** Opening Extracted material block **
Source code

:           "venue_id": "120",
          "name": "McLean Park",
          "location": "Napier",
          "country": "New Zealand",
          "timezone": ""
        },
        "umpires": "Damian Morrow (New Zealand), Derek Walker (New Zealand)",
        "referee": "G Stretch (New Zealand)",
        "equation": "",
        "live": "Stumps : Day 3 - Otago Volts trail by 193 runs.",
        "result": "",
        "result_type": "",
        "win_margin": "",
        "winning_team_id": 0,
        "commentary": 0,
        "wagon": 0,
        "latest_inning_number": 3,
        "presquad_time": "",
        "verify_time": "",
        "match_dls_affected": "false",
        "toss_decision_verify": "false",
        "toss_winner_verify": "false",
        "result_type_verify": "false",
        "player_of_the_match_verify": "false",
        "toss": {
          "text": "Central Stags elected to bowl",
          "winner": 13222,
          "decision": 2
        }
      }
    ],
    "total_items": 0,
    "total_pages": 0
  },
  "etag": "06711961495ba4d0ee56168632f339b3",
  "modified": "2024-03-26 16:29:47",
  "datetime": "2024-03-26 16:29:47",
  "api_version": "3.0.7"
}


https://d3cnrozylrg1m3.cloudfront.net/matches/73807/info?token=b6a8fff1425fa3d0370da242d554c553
** Closing Extracted material block **
## Work instructions
All of the data should be retyped exactly.

## Answer to this problem
Source code

:           "venue_id": "120",
          "name": "McLean Park",
          "location": "Napier",
          "country": "New Zealand",
          "timezone": ""
        },
        "umpires": "Damian Morrow (New Zealand), Derek Walker (New Zealand)",
        "referee": "G Stretch (New Zealand)",
        "equation": "",
        "live": "Stumps : Day 3 - Otago Volts trail by 193 runs.",
        "result": "",
        "result_type": "",
        "win_margin": "",
        "winning_team_id": 0,
        "commentary": 0,
        "wagon": 0,
        "latest_inning_number": 3,
        "presquad_time": "",
        "verify_time": "",
        "match_dls_affected": "false",
        "toss_decision_verify": "false",
        "toss_winner_verify": "false",
        "result_type_verify": "false",
        "player_of_the_match_verify": "false",
        "toss": {
          "text": "Central Stags elected to bowl",
          "winner": 13222,
          "decision": 2
        }
      }
    ],
    "total_items": 0,
    "total_pages": 0
  },
  "etag": "06711961495ba4d0ee56168632f339b3",
  "modified": "2024-03-26 16:29:47",
  "datetime": "2024-03-26 16:29:47",
  "api_version": "3.0.7"
}


https://d3cnrozylrg1m3.cloudfront.net/matches/73807/info?token=b6a8fff1425fa3d0370da242d554c553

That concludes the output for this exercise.